But when the nurse laid that small, warm, crying weight upon my chest, the isolation vanished entirely. Elias had Samuel’s thick, dark hair, but as he let out a furious, powerful wail that echoed off the tile walls, I knew he had my stubborn lungs. I wrapped my arms around him, pressing my lips to his forehead. In that solitary, agonizing triumph of childbirth, a maternal bond was forged that was stronger than steel. It was just the two of us against the world, and I was suddenly, fiercely ready for war.
Miles away, as the first grey light of dawn began to bleed across the city skyline, a very different kind of desperation was taking place.
Inside the sprawling Hale family mansion, Derek and Vivian had bypassed mourning entirely. They were currently standing in the center of Samuel’s private, mahogany-paneled study, systematically tearing the room apart. Books were thrown onto the Persian rugs. Paintings were ripped from the walls.
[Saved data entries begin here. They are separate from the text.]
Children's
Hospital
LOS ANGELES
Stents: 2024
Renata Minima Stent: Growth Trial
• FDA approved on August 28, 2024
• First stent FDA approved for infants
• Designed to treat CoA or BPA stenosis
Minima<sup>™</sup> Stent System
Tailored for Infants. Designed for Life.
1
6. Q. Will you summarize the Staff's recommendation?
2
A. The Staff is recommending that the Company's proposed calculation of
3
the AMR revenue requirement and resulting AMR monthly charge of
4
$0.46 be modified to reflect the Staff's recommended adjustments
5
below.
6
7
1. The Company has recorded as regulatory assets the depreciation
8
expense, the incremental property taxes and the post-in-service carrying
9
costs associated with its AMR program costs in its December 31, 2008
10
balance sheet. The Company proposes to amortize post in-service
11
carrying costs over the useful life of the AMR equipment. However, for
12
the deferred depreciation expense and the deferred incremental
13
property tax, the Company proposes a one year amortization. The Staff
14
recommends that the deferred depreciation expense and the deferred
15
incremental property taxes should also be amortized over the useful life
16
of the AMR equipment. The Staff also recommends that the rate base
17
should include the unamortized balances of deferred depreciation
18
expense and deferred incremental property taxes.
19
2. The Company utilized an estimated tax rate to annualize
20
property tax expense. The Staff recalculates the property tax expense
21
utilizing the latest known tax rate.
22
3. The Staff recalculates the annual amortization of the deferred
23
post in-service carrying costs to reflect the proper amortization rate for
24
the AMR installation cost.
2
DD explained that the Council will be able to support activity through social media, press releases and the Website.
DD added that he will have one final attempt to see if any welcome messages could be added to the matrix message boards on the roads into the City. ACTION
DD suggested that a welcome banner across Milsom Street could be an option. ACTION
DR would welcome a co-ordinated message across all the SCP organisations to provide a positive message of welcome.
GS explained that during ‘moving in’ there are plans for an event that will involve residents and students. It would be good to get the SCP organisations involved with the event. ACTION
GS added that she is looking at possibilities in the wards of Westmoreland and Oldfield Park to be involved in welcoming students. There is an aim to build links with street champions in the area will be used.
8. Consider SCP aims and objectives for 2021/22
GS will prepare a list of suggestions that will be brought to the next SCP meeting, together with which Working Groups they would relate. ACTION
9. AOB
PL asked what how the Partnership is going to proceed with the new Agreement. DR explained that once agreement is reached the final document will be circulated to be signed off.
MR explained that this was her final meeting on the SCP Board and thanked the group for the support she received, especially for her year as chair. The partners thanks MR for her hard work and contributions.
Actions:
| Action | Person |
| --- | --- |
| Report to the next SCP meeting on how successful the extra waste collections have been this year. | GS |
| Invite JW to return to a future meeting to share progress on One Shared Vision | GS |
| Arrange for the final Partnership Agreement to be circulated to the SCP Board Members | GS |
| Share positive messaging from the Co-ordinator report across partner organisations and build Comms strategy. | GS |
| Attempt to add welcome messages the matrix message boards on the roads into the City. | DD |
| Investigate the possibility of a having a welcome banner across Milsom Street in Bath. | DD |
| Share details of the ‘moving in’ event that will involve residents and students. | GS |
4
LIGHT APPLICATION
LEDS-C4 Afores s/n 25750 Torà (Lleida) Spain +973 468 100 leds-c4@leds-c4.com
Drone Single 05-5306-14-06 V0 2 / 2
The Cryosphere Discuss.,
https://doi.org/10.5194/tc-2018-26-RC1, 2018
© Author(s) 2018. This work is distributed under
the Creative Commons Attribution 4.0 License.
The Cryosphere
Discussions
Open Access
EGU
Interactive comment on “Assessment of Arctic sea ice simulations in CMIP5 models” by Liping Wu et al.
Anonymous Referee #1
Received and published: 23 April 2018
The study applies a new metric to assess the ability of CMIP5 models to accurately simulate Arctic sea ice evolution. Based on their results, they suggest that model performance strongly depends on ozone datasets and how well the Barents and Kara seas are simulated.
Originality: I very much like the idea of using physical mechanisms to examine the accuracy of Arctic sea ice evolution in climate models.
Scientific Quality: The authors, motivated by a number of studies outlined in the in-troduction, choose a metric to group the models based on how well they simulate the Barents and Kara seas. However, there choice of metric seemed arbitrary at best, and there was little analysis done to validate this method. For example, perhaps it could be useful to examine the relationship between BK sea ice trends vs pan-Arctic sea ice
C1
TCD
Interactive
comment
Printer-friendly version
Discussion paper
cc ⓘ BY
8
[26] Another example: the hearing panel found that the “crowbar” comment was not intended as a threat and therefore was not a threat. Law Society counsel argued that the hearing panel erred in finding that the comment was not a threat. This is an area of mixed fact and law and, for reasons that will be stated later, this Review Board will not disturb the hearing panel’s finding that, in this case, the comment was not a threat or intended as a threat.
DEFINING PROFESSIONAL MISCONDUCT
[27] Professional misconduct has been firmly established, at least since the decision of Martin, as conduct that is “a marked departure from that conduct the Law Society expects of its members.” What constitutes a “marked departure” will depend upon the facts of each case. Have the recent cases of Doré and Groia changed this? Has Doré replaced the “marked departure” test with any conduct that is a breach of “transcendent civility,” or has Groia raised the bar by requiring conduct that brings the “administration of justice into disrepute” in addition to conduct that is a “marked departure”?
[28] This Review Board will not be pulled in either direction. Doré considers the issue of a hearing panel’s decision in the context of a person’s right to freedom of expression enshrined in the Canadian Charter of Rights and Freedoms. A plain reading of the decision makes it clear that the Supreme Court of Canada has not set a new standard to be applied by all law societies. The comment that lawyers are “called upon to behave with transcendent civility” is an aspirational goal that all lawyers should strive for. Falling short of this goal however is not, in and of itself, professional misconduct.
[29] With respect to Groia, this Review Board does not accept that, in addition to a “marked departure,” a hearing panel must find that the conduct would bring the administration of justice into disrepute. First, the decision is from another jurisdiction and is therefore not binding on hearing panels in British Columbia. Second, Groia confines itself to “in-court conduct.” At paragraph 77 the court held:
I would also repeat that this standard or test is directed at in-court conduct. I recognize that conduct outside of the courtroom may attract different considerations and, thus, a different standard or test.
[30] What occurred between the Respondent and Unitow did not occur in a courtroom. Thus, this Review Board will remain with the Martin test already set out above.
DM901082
“Find the trust amendment, Derek!” Vivian hissed, her hands frantically pulling open the drawers of Samuel’s massive antique desk. Her pristine funeral attire had been replaced by a silk bathrobe, her hair wild with greed. “Samuel was paranoid before the accident. I know he drafted a secondary succession document. If that little gold-digging bitch registers that baby as the primary heir before we can file the corporate restructuring paperwork with the state, we lose our controlling stake in the company.”
“I’m looking, Mother!” Derek snapped, sweating profusely as he pulled a heavy crowbar from a duffel bag.
He approached the large oil painting of their grandfather that hung behind the desk, ripping it down to reveal a heavy steel wall safe. Derek jammed the crowbar into the seam of the digital keypad, violently prying the electronic locking mechanism away from the steel. With a grunt of exertion, he bypassed the lock and swung the heavy door open.
Derek reached inside. His face, already pale from exertion, drained of all remaining color.
“Well?” Vivian demanded, stepping forward. “Is it there? The primary ledger?”
Derek backed away from the safe, the crowbar slipping from his hands and clattering loudly against the hardwood floor. “It’s gone,” he whispered, staring into the dark, empty steel cavity. “The primary ledger, the irrevocable trust binder, the corporate master drive… they’re all completely gone.”
Back at the hospital, I was lying in the quiet recovery ward, holding a sleeping Elias against my chest. The door to my room clicked open.
I looked up, expecting to see a nurse coming to check my vitals. Instead, a tall, impeccably dressed man in a charcoal pinstripe suit stepped into the room. He had silver hair, eyes like chipped flint, and carried a heavy, brushed-steel lockbox in his hands.
It was Mr. Sterling, Samuel’s notoriously ruthless, fiercely loyal private corporate attorney.
He closed the door softly behind him, ensuring it locked. He walked over to my bed, his sharp eyes softening just a fraction as he looked down at Elias. He placed the heavy steel lockbox onto the rolling hospital tray table.